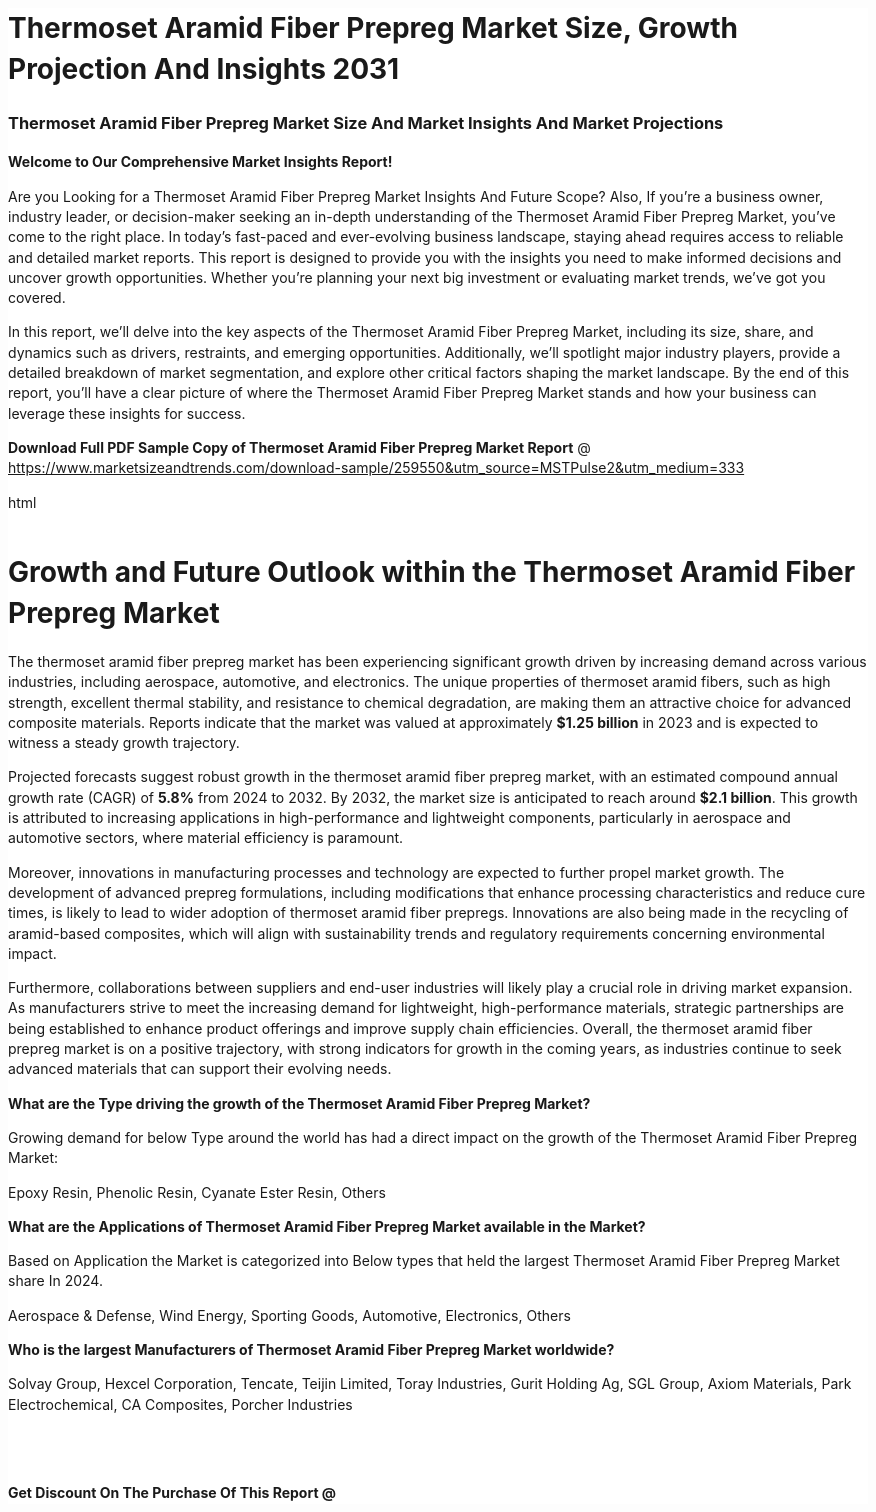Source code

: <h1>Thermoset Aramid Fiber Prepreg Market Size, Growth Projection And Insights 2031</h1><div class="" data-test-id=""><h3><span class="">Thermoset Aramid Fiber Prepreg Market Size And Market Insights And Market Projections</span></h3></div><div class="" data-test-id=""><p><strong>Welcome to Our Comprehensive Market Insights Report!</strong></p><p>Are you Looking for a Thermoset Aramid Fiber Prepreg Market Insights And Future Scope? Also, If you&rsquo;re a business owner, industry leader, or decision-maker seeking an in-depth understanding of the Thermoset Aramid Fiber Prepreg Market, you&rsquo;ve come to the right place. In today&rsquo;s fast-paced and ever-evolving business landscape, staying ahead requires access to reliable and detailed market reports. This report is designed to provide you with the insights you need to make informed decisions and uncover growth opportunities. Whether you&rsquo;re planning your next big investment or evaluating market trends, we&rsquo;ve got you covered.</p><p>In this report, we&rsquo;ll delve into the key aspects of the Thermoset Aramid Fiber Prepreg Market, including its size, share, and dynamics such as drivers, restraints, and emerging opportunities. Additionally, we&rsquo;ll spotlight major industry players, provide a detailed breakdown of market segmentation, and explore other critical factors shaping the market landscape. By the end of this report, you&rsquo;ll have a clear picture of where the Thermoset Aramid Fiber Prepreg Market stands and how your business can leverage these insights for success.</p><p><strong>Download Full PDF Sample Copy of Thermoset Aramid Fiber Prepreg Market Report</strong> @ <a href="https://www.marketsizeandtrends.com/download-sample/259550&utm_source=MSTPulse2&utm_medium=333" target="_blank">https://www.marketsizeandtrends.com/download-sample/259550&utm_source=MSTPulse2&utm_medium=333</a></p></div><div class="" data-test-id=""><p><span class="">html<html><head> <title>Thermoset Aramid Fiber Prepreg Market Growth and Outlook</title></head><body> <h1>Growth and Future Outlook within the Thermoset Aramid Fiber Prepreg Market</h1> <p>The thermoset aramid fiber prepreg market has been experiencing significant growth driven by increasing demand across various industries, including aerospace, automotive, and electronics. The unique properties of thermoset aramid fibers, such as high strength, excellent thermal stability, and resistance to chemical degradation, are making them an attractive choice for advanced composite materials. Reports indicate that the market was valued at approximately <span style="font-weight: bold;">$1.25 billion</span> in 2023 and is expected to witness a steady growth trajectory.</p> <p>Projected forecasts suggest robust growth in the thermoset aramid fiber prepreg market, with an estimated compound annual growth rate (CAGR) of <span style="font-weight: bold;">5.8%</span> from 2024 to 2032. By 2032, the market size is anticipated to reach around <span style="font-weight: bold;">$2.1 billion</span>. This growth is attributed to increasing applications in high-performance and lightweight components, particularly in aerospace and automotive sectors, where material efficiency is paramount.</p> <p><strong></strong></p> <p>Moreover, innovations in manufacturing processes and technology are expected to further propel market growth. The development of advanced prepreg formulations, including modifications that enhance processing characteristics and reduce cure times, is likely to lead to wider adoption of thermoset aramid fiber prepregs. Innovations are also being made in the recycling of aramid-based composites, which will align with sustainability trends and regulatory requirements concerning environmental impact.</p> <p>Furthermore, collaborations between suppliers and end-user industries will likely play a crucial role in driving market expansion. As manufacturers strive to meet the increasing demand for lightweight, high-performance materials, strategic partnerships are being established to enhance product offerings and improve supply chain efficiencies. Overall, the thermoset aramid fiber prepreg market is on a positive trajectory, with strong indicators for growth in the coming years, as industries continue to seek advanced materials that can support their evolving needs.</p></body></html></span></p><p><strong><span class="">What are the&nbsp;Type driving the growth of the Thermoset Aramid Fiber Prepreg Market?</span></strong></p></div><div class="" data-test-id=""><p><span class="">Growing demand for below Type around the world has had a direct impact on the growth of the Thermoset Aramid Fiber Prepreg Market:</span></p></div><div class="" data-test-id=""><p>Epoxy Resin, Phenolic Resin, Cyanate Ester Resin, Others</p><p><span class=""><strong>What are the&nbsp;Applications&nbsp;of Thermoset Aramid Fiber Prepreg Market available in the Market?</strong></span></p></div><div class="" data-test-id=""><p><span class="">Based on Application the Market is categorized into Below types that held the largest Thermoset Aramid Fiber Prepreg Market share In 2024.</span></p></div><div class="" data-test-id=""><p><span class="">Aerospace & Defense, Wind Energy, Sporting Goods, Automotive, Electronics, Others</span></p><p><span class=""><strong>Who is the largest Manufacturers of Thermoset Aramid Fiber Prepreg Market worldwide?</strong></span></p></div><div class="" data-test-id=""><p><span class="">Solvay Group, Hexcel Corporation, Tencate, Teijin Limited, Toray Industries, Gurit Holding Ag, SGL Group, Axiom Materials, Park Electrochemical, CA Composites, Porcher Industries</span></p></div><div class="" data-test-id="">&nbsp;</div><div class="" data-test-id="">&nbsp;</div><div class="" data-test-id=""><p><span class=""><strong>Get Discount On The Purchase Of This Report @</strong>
-------------------------
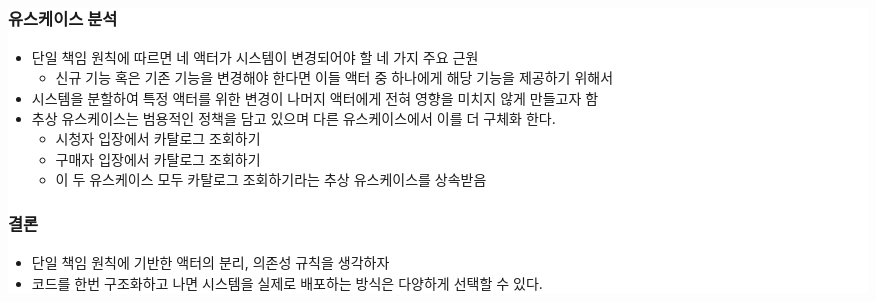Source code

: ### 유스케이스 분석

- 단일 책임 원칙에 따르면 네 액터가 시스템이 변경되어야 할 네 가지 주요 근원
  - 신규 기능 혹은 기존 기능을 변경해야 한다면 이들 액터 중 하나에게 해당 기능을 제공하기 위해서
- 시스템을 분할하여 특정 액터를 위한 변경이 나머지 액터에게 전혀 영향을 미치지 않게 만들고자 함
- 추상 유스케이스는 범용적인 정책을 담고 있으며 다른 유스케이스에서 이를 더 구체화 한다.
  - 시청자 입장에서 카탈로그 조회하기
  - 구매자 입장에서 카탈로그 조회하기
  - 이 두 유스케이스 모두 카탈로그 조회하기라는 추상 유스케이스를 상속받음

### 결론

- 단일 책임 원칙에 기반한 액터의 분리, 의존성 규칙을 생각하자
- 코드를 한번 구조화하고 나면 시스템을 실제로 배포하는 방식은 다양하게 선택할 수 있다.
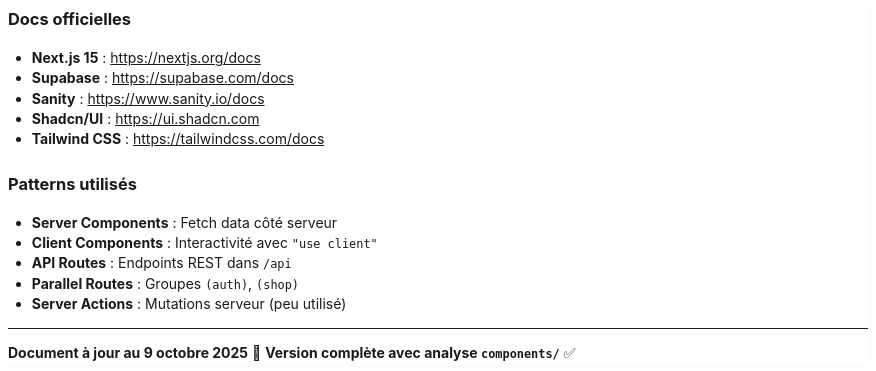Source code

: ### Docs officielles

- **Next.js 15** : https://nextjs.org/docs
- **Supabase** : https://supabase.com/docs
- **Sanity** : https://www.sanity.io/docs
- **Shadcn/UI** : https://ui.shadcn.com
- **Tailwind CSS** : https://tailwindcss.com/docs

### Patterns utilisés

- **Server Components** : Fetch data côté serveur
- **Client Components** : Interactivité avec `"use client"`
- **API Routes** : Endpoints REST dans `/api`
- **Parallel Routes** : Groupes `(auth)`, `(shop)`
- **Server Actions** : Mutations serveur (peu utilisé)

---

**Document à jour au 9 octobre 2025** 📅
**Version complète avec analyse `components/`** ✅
-------------------------
[AIM OF THE TASK] Output as a numbered list, with blank lines omitted, the material from the line containing "octobre 2025** 📅" up to and including the line containing "complète avec analyse".

[SOLUTION]
1. **Document à jour au 9 octobre 2025** 📅
2. **Version complète avec analyse `components/`** ✅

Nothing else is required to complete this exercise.